- Baloke Location in Punjab, India Baloke Baloke (India)
- Coordinates: 30°23′10″N 75°18′29″E﻿ / ﻿30.386009°N 75.3079641°E
- Country: India
- State: Punjab
- District: Barnala
- Tehsil: Tapa

Languages
- • Official: Punjabi
- • Other spoken: Hindi
- Time zone: UTC+5:30 (IST)
- Pin code: 148108
- Telephone code: 01679
- ISO 3166 code: IN-PB
- Vehicle registration: PB-19

= Baloke =

Baloke is a village situated in the Barnala district, Punjab, India. As of the 2011 census, it had a population of 1,303 persons.
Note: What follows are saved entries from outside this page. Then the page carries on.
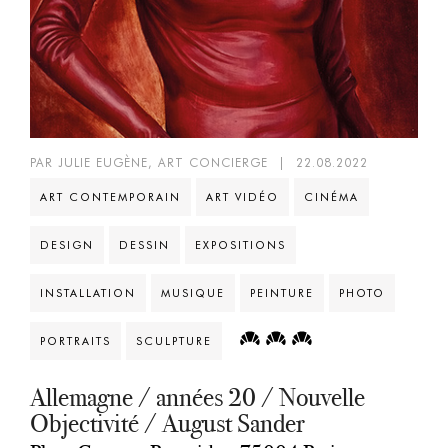
PAR JULIE EUGÈNE, ART CONCIERGE
|
22.08.2022
ART CONTEMPORAIN
ART VIDÉO
CINÉMA
DESIGN
DESSIN
EXPOSITIONS
INSTALLATION
MUSIQUE
PEINTURE
PHOTO
PORTRAITS
SCULPTURE
Allemagne / années 20 / Nouvelle
Objectivité / August Sander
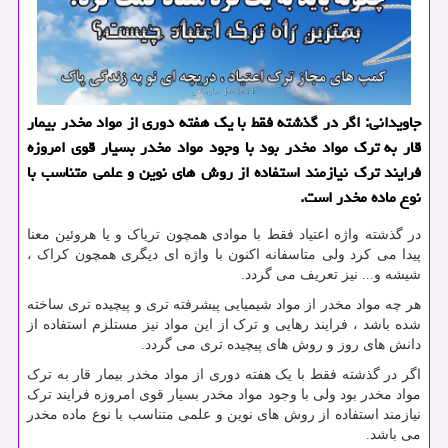
جاویدانی: اگر در گذشته فقط با یك هفته دوری از مواد مخدر بیمار
قار به ترك مواد مخدر بود با وجود مواد مخدر بسیار قوی امروزه
فرایند ترك نیازمند استفاده از روش های نوین و علمی متناسب با
نوع ماده مخدر است.
در گذشته واژه اعتیاد فقط با موادی همچون تریاک و یا هروئین معنا
پیدا می کرد ولی متاسفانه اکنون با واژه ای دیگری همچون کراک ،
شیشه و... نیز تعریف می گردد.
هر چه مواد مخدر از مواد شیمیایی پیشرفته تری و پیچیده تری ساخته
شده باشد ، فرایند رهایی و ترک از این مواد نیز مستلزم استفاده از
دانش های روز و روش های پیچیده تری می گردد.
اگر در گذشته فقط با یک هفته دوری از مواد مخدر بیمار قار به ترک
مواد مخدر بود ولی با وجود مواد مخدر بسیار قوی امروزه فرایند ترک
نیازمند استفاده از روش های نوین و علمی متناسب با نوع ماده مخدر
می باشد.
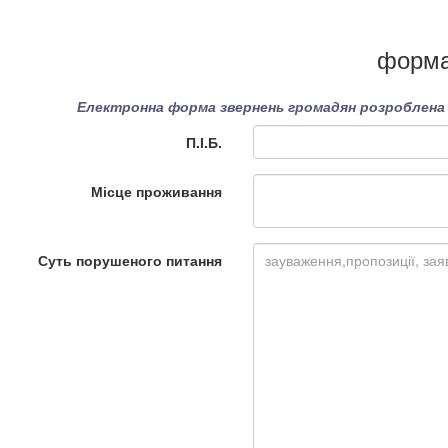
форма
Електронна форма звернень громадян розроблена в
П.І.Б.
Місце проживання
Суть порушеного питання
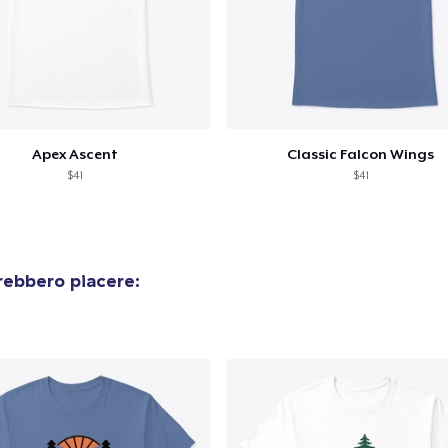
Apex Ascent
Classic Falcon Wings
$41
$41
rebbero piacere:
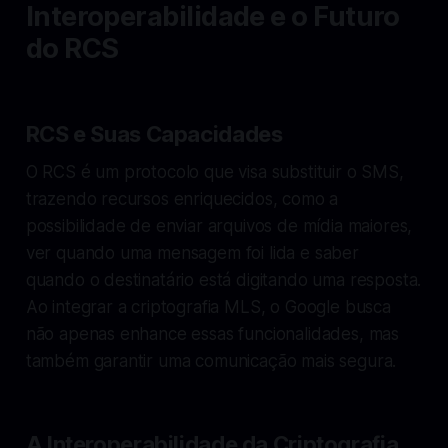
Interoperabilidade e o Futuro
do RCS
RCS e Suas Capacidades
O RCS é um protocolo que visa substituir o SMS,
trazendo recursos enriquecidos, como a
possibilidade de enviar arquivos de mídia maiores,
ver quando uma mensagem foi lida e saber
quando o destinatário está digitando uma resposta.
Ao integrar a criptografia MLS, o Google busca
não apenas enhance essas funcionalidades, mas
também garantir uma comunicação mais segura.
A Interoperabilidade da Criptografia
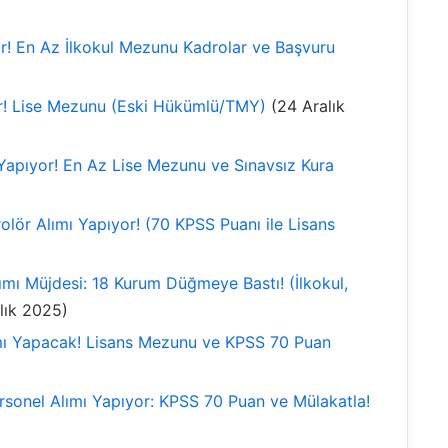
or! En Az İlkokul Mezunu Kadrolar ve Başvuru
or! Lise Mezunu (Eski Hükümlü/TMY)
(24 Aralık
 Yapıyor! En Az Lise Mezunu ve Sınavsız Kura
trolör Alımı Yapıyor! (70 KPSS Puanı ile Lisans
mı Müjdesi: 18 Kurum Düğmeye Bastı! (İlkokul,
lık 2025)
ımı Yapacak! Lisans Mezunu ve KPSS 70 Puan
sonel Alımı Yapıyor: KPSS 70 Puan ve Mülakatla!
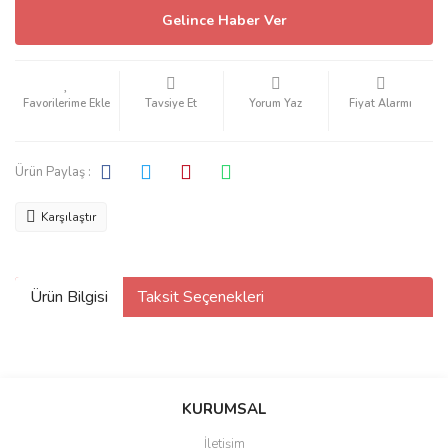
Gelince Haber Ver
Tavsiye Et
Yorum Yaz
Fiyat Alarmı
Ürün Paylaş :
Karşılaştır
Ürün Bilgisi
Taksit Seçenekleri
KURUMSAL
İletişim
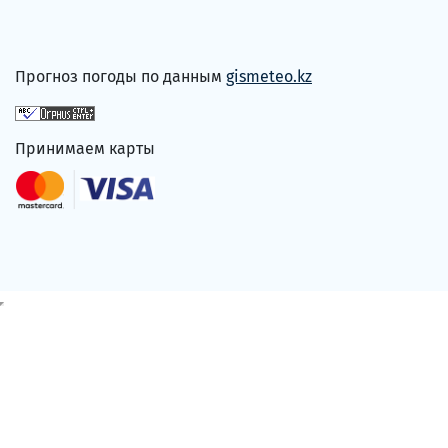
Прогноз погоды по данным
gismeteo.kz
Принимаем карты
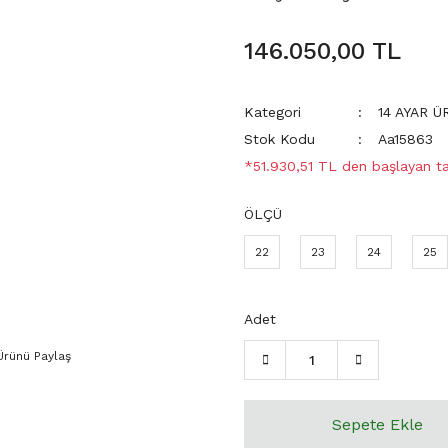
146.050,00 TL
Kategori
14 AYAR 
Stok Kodu
Aa15863
*51.930,51 TL den başlayan tak
ÖLÇÜ
22
23
24
25
Adet
Ürünü Paylaş
Sepete Ekle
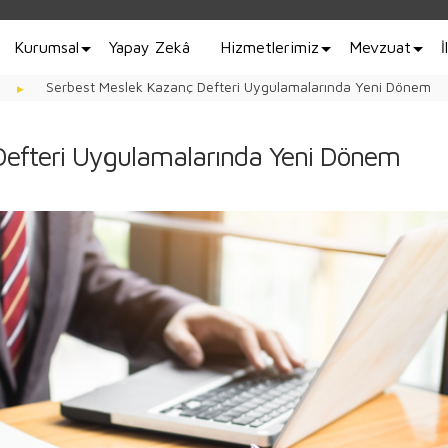
Kurumsal
Yapay Zekâ
Hizmetlerimiz
Mevzuat
İ
Serbest Meslek Kazanç Defteri Uygulamalarında Yeni Dönem
Defteri Uygulamalarında Yeni Dönem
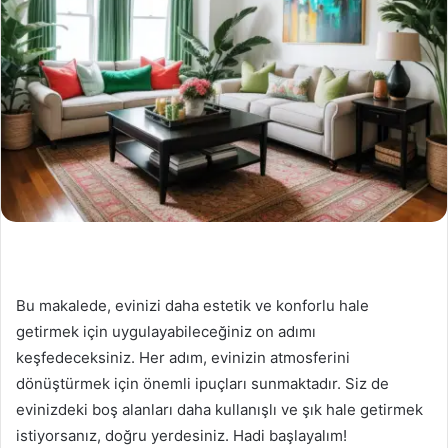
Bu makalede, evinizi daha estetik ve konforlu hale
getirmek için uygulayabileceğiniz on adımı
keşfedeceksiniz. Her adım, evinizin atmosferini
dönüştürmek için önemli ipuçları sunmaktadır. Siz de
evinizdeki boş alanları daha kullanışlı ve şık hale getirmek
istiyorsanız, doğru yerdesiniz. Hadi başlayalım!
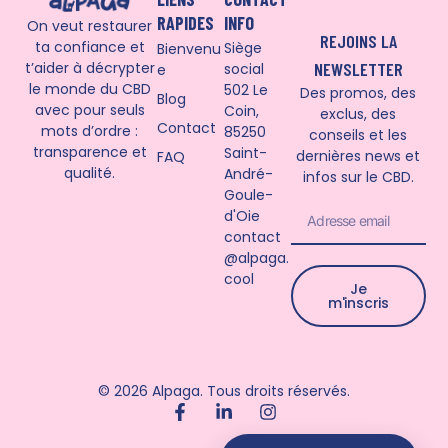
RAPIDES
INFO
On veut restaurer
REJOINS LA
ta confiance et
Siège
Bienvenu
t’aider à décrypter
NEWSLETTER
social
e
le monde du CBD
502 Le
Des promos, des
Blog
avec pour seuls
Coin,
exclus, des
Contact
mots d’ordre :
85250
conseils et les
transparence et
Saint-
dernières news et
FAQ
qualité.
André-
infos sur le CBD.
Goule-
d'Oie
PRIX AU GRAMME (€)
contact
€
@alpaga.
cool
Je
TAUX TOTAL (%)
m'inscris
%
© 2026 Alpaga. Tous droits réservés.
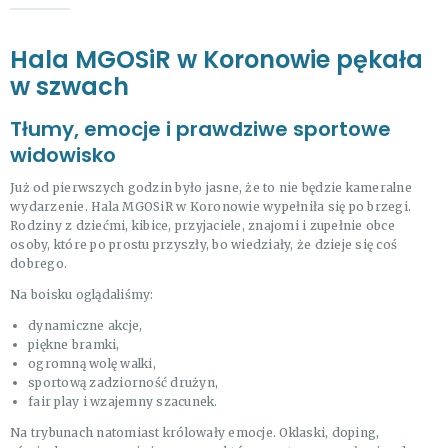
Hala MGOSiR w Koronowie pękała
w szwach
Tłumy, emocje i prawdziwe sportowe
widowisko
Już od pierwszych godzin było jasne, że to nie będzie kameralne
wydarzenie. Hala MGOSiR w Koronowie wypełniła się po brzegi.
Rodziny z dziećmi, kibice, przyjaciele, znajomi i zupełnie obce
osoby, które po prostu przyszły, bo wiedziały, że dzieje się coś
dobrego.
Na boisku oglądaliśmy:
dynamiczne akcje,
piękne bramki,
ogromną wolę walki,
sportową zadziorność drużyn,
fair play i wzajemny szacunek.
Na trybunach natomiast królowały emocje. Oklaski, doping,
==Administration and literacy==
The village is administrated by a sarpanch who is an elected representative of the village as per the constitution of India and the Panchayati raj. The village falls under the Tapa Tehsil and is governed by a tahsildar. The village is about 14 km distance from the sub-district headquarters of Tapa Tehsil and about 22 km distance from the district headquarters of Barnala. As per the 2011 census, out of a population of 1,303 people, 693 are literate and 610 are illiterate; Baloke's literacy rate is 59.64%, which is lower than the average of 75.84% in the state of Punjab. The male literacy rate stands at 60.48% and the female literacy rate at 58.67%.

==Demography==
Per the 2011 census, Baloke had 254 houses with a population of 1,303, consisting of 694 males and 609 females. The population of children aged 0–6 was 141, making up 10.82% of the total population of the village. The average sex ratio was 878 out of 1000, which is lower than the state average of 895 out of 1000. The child sex ratio in the village was 905 out of 1000, which is higher than the average of 846 out of 1000 in the state of Punjab. The total Scheduled Castes and Scheduled Tribes population in the village was 414 people and all were Scheduled Castes. There are no people of the Scheduled Tribe in the village. The village's total geographical area is about 679.08 hectares.

==Notable people==
Baloke village is the birthplace of Satnam Singh Bhamara, the first Indian to be drafted into the National Basketball Association in North America.